To be of real value to governments and development agencies, poverty maps should
go beyond describing the distribution of poverty, to help explain and thence
predict its spatial distribution. Poverty maps are traditionally produced by
exploiting links between extensive census data and intensive socio-economic
household survey data; relationships found within the survey data are extended
to census data, through variables common to both data sets. Many of the
dimensions of poverty are environmentally related; people are poor because they
are unhealthy, or underfed, or without access to fuel and water etc. We suggest
that a more useful approach to poverty mapping might be first to identify its
(environmental) causes.
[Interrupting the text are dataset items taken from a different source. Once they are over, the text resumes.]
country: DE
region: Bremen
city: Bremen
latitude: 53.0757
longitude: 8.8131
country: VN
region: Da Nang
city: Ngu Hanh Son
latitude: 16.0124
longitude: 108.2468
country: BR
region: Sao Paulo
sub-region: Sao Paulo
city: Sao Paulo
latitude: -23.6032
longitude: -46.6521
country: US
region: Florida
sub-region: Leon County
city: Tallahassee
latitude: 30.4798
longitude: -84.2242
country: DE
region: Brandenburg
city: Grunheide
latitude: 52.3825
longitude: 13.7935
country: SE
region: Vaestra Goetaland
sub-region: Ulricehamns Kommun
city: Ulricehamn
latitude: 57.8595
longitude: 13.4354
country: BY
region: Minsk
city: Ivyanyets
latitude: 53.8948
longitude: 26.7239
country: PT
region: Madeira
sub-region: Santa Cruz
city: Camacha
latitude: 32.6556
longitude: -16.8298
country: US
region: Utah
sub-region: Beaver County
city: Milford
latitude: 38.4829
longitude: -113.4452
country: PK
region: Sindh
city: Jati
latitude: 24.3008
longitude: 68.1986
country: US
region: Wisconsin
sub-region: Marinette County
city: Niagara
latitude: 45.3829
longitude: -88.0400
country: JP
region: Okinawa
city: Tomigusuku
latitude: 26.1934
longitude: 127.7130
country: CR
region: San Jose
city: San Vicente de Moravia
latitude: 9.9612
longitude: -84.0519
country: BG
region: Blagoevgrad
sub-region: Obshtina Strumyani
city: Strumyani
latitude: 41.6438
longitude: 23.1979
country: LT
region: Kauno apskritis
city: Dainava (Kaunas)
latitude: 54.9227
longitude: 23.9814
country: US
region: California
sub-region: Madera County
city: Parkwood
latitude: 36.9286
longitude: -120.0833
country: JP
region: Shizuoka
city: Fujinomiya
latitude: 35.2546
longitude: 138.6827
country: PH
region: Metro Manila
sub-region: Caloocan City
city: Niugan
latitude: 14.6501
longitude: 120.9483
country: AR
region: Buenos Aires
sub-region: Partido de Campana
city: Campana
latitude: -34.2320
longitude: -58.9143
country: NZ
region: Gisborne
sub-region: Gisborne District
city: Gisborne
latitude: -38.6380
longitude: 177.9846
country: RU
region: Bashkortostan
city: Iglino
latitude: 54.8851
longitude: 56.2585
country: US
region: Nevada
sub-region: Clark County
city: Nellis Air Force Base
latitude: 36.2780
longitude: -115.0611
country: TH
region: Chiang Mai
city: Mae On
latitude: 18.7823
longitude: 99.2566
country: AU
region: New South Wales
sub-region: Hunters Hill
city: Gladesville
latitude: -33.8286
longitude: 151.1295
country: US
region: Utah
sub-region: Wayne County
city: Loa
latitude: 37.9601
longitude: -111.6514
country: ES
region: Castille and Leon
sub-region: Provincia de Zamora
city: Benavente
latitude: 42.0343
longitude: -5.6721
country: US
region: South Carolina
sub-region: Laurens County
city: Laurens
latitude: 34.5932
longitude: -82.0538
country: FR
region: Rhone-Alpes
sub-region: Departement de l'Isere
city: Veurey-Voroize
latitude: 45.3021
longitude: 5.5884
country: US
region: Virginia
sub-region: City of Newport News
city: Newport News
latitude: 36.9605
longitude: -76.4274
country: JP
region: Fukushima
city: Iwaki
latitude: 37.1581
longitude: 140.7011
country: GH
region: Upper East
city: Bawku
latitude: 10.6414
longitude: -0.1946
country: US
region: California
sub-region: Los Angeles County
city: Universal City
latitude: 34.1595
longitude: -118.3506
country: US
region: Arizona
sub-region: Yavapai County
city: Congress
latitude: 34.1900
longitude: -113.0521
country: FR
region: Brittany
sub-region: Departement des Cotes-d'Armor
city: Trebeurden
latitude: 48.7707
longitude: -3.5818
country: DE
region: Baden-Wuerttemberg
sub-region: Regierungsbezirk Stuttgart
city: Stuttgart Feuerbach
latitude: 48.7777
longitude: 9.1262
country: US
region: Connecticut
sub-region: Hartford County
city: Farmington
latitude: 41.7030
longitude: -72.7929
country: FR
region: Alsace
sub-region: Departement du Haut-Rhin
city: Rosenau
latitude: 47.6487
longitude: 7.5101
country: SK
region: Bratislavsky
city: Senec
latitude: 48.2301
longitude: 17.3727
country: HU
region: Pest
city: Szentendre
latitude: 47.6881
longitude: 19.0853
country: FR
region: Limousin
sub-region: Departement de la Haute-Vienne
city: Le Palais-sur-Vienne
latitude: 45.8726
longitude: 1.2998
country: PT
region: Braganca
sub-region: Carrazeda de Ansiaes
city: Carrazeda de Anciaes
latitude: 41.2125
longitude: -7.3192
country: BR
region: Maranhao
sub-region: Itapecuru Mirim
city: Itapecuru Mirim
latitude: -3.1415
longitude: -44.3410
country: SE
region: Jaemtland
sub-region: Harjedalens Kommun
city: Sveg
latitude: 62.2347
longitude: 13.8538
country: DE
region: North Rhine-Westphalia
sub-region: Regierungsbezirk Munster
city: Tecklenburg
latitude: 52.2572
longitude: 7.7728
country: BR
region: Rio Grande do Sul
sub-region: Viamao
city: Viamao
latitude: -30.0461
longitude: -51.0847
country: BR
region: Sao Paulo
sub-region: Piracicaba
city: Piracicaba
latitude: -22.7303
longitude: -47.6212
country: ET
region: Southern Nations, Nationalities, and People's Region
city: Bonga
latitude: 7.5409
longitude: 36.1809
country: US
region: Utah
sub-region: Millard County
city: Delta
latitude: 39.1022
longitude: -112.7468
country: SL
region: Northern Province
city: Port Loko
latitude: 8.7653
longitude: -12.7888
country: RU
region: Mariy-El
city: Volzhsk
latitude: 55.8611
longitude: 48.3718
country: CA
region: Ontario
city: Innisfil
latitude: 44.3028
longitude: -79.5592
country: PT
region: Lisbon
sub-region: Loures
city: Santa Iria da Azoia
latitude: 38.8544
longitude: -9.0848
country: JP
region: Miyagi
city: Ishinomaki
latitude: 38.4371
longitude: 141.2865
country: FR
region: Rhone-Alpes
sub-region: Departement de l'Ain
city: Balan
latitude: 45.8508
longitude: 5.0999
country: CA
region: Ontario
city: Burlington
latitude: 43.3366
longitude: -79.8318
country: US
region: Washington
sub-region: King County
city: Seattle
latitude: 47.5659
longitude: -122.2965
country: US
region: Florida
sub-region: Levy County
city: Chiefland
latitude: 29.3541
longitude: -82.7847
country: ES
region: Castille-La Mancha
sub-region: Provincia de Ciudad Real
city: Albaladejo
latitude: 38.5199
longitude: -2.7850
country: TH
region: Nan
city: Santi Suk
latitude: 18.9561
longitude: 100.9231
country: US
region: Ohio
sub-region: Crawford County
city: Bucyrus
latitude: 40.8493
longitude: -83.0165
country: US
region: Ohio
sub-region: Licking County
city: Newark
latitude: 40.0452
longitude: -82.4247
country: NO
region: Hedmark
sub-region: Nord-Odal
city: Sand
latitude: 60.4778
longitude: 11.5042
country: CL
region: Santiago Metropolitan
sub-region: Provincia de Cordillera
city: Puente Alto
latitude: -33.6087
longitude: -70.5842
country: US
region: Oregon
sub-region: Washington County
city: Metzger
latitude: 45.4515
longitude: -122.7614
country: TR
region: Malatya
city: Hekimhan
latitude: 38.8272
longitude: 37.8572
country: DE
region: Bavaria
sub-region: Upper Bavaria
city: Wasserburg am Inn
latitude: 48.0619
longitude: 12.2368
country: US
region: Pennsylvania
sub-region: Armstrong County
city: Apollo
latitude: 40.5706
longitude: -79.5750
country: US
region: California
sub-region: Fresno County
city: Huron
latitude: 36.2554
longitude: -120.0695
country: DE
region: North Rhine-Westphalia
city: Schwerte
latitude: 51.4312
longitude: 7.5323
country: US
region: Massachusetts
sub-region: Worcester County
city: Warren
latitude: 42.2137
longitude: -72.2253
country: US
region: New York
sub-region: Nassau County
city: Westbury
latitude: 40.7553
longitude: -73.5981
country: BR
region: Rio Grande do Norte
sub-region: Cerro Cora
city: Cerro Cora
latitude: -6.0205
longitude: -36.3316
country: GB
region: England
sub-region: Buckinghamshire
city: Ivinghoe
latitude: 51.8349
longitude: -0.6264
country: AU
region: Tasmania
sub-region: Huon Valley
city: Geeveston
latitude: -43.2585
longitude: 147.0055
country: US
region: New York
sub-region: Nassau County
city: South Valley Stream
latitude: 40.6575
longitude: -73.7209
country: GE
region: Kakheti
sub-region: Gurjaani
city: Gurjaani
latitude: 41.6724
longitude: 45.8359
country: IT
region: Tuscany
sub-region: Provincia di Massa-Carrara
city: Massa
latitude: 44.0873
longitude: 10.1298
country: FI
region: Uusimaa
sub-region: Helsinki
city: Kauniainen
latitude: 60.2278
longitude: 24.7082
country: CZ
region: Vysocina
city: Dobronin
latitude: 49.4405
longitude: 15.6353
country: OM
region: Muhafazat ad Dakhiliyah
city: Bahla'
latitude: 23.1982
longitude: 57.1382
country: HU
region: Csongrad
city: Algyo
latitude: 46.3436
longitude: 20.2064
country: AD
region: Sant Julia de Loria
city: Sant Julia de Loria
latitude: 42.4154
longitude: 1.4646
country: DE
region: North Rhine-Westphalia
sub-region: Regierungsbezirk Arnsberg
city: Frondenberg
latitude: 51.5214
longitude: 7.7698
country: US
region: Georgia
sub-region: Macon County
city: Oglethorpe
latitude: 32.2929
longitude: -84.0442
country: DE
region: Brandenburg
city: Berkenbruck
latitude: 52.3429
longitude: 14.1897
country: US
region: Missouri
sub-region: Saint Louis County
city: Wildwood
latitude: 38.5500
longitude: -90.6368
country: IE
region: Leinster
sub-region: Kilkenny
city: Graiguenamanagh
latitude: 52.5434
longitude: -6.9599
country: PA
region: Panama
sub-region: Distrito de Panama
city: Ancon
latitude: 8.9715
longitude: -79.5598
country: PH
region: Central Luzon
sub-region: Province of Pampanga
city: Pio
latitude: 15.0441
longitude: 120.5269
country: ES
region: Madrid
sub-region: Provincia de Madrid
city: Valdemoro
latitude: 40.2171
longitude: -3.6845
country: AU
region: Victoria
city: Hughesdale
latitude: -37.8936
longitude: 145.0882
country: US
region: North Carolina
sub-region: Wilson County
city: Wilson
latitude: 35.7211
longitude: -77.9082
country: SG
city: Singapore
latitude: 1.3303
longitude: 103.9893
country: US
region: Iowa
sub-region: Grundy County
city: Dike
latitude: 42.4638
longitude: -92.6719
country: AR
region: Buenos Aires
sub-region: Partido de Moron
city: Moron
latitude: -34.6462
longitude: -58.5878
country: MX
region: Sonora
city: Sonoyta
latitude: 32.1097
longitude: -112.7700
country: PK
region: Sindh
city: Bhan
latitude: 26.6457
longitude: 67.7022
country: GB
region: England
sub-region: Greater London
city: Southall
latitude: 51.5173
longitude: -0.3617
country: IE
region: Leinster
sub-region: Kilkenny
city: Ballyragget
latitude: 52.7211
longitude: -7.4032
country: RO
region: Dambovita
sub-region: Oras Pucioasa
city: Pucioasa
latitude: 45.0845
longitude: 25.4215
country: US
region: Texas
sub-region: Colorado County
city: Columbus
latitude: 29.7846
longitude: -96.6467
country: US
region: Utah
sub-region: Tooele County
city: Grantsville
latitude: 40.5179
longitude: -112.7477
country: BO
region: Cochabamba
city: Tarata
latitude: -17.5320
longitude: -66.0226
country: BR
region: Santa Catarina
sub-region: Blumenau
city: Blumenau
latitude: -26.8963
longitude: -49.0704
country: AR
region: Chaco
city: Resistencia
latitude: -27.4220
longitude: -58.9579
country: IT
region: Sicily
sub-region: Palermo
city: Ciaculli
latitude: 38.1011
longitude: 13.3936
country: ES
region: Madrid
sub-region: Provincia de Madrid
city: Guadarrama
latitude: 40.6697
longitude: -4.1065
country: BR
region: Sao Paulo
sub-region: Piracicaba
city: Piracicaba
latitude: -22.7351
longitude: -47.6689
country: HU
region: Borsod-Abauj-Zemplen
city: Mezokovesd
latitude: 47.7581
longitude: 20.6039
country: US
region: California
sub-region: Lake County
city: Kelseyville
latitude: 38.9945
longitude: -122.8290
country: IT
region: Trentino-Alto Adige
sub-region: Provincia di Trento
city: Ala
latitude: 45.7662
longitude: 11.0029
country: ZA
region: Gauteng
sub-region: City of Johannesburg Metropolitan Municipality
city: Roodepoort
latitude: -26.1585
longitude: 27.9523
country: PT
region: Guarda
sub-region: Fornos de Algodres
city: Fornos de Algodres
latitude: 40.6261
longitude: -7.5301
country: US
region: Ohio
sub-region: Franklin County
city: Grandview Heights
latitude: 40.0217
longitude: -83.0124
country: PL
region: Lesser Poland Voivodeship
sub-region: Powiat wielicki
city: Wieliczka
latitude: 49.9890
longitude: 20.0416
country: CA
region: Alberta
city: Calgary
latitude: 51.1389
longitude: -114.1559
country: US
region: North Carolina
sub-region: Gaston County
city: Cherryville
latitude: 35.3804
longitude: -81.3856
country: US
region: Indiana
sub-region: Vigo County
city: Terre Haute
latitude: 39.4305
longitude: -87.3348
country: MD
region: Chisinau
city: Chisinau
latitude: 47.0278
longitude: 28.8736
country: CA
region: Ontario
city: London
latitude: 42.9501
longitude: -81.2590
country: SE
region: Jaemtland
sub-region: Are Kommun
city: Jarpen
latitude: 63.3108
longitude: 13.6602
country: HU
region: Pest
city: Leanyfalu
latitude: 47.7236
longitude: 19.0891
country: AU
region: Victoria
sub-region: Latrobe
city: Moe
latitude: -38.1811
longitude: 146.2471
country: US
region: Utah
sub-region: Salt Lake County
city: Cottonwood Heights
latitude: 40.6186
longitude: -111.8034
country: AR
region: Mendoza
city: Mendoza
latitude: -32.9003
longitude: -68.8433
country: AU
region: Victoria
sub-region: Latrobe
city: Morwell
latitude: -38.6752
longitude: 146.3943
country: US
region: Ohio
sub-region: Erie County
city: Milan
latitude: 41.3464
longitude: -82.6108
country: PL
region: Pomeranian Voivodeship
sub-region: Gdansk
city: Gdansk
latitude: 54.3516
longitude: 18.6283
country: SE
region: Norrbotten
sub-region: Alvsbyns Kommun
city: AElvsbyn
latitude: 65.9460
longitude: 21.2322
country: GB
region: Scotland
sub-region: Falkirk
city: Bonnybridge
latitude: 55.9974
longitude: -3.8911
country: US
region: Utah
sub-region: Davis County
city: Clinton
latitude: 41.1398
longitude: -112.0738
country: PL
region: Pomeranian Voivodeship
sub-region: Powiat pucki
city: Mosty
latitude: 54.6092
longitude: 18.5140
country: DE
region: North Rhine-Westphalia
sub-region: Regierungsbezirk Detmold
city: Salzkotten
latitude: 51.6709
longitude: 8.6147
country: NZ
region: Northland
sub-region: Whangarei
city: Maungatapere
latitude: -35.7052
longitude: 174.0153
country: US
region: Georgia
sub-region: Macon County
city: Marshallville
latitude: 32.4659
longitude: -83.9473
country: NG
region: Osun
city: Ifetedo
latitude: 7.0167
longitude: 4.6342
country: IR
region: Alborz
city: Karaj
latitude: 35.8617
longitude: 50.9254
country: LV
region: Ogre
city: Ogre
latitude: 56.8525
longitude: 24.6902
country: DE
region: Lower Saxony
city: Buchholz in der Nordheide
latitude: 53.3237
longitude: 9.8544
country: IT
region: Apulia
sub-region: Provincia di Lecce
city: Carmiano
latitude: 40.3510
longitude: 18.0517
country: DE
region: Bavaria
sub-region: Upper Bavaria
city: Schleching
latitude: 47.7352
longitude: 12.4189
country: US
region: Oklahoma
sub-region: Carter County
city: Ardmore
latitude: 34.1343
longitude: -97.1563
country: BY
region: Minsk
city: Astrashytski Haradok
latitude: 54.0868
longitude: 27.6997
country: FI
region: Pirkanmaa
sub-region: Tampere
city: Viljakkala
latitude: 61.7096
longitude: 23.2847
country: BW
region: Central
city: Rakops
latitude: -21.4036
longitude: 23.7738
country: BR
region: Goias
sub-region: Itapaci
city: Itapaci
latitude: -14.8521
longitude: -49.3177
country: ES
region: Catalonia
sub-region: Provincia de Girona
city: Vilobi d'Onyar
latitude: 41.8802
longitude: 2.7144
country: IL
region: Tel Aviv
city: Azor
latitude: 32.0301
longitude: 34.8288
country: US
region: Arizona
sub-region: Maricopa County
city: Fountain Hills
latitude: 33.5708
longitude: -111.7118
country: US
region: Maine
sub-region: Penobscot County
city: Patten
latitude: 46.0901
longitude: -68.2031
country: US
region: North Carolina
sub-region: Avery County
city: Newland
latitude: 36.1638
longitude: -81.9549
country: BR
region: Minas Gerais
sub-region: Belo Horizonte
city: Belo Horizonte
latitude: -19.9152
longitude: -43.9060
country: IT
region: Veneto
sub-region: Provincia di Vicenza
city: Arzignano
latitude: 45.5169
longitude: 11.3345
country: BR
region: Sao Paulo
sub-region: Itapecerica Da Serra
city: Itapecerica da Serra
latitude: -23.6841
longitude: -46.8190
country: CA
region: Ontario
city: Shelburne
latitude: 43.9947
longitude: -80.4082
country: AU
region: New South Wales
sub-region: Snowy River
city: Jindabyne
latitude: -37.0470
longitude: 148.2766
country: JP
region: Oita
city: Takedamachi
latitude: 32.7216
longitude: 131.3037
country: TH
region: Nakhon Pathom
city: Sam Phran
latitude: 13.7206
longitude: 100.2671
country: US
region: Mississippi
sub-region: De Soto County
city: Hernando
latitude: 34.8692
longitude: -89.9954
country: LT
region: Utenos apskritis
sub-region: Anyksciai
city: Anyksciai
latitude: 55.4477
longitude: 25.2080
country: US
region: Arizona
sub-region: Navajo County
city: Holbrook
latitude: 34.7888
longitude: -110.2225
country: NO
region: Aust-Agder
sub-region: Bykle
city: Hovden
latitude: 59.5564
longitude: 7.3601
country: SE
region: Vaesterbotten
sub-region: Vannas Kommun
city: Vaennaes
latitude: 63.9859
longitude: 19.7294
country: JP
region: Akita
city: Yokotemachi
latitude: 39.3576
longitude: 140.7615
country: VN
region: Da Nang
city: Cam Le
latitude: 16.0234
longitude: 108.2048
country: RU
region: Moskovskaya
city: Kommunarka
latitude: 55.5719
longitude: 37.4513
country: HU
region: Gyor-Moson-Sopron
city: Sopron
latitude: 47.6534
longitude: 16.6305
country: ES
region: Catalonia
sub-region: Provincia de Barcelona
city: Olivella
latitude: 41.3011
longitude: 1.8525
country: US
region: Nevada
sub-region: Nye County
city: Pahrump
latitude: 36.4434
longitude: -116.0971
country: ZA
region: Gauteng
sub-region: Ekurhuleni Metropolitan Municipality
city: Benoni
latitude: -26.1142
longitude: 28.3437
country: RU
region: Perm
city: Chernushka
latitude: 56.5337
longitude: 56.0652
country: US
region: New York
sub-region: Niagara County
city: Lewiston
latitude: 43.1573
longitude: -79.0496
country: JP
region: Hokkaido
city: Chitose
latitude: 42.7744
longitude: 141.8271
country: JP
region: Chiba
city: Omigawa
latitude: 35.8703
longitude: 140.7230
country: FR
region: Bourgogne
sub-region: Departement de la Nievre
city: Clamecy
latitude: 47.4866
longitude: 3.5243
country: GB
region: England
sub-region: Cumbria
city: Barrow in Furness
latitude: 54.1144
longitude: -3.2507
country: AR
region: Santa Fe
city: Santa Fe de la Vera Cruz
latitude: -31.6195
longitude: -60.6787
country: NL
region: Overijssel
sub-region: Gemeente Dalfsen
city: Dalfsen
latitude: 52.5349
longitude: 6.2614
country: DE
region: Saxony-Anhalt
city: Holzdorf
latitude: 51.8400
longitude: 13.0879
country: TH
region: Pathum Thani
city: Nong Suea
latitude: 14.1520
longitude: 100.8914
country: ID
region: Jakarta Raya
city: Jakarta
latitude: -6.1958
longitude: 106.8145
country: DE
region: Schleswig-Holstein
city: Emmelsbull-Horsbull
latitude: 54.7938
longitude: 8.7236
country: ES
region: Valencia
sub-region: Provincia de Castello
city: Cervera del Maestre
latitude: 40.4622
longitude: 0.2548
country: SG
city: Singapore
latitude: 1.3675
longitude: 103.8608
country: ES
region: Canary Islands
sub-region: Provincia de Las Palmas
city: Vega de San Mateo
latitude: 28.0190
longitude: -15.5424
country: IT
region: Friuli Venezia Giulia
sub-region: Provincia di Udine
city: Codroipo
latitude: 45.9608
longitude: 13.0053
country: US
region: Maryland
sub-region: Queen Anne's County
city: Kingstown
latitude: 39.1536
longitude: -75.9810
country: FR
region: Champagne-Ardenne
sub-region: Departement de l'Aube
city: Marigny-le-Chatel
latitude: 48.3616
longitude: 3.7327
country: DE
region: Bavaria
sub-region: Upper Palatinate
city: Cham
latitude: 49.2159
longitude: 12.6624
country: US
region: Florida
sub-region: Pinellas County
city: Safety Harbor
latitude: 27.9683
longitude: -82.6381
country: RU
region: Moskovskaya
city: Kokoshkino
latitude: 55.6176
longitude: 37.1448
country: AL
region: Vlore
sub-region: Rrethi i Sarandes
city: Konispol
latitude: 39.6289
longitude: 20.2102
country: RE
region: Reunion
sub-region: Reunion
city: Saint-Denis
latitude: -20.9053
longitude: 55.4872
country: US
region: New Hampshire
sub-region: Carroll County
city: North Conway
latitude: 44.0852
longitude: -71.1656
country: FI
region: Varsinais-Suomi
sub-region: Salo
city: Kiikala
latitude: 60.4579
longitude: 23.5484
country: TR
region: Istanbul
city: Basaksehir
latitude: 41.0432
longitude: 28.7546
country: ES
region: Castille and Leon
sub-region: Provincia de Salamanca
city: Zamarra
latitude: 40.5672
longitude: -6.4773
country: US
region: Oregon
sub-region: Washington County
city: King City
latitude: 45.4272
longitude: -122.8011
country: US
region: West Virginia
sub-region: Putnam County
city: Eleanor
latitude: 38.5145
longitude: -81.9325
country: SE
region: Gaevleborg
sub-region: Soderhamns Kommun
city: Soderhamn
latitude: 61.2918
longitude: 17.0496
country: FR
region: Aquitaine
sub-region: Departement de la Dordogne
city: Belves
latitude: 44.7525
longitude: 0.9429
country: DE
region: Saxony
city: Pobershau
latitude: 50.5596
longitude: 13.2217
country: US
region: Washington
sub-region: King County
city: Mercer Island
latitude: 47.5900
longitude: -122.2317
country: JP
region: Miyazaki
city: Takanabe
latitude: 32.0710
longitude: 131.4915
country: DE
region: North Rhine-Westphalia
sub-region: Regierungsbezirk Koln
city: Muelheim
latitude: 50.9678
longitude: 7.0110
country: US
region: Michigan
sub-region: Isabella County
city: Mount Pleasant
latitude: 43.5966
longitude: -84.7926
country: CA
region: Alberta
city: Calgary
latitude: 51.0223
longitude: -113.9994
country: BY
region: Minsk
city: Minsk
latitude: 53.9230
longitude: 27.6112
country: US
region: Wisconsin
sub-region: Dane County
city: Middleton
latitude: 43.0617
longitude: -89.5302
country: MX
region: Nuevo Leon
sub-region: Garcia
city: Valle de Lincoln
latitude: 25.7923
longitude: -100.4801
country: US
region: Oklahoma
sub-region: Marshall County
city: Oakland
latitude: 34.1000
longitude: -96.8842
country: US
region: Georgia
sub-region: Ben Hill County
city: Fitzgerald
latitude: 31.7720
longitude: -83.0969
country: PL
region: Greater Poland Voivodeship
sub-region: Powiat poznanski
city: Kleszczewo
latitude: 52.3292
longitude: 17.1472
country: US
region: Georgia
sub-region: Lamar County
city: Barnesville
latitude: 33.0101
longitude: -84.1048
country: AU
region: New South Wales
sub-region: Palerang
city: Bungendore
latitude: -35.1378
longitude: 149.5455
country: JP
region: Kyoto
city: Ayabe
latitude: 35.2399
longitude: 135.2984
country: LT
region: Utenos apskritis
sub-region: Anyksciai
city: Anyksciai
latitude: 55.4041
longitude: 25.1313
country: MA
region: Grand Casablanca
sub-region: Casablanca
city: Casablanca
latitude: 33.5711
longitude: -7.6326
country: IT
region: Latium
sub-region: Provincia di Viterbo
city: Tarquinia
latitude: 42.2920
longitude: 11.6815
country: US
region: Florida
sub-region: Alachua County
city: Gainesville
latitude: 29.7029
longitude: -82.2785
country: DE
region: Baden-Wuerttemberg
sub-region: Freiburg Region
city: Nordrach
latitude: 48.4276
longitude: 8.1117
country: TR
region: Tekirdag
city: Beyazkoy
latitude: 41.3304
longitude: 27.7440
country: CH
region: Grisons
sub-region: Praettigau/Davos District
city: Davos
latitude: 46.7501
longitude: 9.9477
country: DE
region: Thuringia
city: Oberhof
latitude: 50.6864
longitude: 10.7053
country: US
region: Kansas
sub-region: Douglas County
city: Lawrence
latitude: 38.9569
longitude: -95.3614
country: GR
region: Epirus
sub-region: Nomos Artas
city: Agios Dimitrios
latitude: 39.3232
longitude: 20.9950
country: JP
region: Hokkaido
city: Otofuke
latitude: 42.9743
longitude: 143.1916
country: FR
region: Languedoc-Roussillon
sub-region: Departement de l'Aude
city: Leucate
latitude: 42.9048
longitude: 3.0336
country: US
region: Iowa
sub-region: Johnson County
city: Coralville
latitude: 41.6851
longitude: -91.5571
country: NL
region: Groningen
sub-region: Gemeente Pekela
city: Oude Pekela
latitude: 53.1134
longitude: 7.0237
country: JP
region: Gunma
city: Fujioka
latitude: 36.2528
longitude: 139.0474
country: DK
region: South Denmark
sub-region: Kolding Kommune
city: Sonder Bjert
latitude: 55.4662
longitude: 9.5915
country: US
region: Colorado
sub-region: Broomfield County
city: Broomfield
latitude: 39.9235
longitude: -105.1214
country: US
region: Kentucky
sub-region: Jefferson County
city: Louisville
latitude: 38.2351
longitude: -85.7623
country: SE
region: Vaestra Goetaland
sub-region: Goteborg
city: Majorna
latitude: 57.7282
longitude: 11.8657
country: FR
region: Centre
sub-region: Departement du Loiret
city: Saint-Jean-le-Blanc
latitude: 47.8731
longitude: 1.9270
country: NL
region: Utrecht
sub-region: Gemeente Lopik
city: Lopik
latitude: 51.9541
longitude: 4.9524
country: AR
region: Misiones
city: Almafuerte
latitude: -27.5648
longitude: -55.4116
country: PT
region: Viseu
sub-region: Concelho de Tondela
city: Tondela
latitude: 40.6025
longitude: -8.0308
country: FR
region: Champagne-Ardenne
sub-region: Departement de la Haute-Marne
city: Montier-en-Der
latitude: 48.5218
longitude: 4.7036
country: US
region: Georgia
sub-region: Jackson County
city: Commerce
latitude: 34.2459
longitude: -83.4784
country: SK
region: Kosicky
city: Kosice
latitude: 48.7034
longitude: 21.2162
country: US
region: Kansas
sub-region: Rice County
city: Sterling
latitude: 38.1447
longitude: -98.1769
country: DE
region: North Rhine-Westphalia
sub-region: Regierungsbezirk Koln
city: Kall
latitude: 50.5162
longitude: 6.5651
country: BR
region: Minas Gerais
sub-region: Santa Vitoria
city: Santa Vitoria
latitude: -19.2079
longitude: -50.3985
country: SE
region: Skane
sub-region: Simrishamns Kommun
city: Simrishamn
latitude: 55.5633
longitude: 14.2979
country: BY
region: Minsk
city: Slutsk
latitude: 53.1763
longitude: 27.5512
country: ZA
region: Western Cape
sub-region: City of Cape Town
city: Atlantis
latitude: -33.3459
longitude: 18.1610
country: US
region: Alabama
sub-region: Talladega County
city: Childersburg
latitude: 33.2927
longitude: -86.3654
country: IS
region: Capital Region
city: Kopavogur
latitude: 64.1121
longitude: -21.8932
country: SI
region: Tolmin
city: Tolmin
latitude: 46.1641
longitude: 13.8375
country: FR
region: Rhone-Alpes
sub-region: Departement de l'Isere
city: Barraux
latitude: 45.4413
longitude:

In this analysis, we explore a novel approach that
combines household survey data from Uganda with a suite of environmental
variables that are either direct measures of key climatic variables (such as
temperature), descriptor variables of key ingredients of poverty-generating
processes (such as agricultural production systems) or proxies for constraints
on the health and well-being of the human populations (such as disease-causing
pathogens). This potentially allows us to move beyond description, to explain
and then predict the distribution of poverty at the spatial resolution of the
predictor variables. Whilst correlation obviously does not automatically imply
causation, we suggest an environmental approach to poverty mapping is more
likely to reveal causes than the traditional, small area approaches. This paper
takes the first steps towards establishing the predictive accuracy of an
environmental approach to poverty mapping.